Saved entries
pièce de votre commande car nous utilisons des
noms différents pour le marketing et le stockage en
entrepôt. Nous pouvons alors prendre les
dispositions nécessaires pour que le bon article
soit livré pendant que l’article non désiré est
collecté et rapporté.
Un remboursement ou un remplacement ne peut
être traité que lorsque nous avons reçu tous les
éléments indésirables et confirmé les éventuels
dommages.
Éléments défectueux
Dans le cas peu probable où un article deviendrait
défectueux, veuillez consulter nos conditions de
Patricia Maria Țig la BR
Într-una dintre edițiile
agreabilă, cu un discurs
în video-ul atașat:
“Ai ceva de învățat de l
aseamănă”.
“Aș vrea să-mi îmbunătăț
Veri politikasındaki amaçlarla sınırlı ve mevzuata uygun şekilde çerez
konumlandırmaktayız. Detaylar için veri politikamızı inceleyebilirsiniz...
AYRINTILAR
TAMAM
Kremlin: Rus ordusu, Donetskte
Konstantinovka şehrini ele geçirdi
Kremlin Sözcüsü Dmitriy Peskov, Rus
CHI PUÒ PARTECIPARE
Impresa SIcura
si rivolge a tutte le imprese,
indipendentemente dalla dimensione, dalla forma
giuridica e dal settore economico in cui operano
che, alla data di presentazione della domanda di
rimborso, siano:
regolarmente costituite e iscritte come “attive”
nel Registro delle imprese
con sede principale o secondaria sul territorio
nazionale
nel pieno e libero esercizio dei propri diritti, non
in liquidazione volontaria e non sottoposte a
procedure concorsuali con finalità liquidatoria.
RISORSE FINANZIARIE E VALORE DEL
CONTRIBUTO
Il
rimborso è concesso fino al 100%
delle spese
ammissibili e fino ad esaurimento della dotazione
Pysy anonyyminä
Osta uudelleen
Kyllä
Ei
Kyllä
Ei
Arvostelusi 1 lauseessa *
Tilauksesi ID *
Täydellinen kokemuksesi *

Request:
Working through the data above, find every line holding "défectueux" and copy it.

Result of this task:
Éléments défectueux
défectueux, veuillez consulter nos conditions de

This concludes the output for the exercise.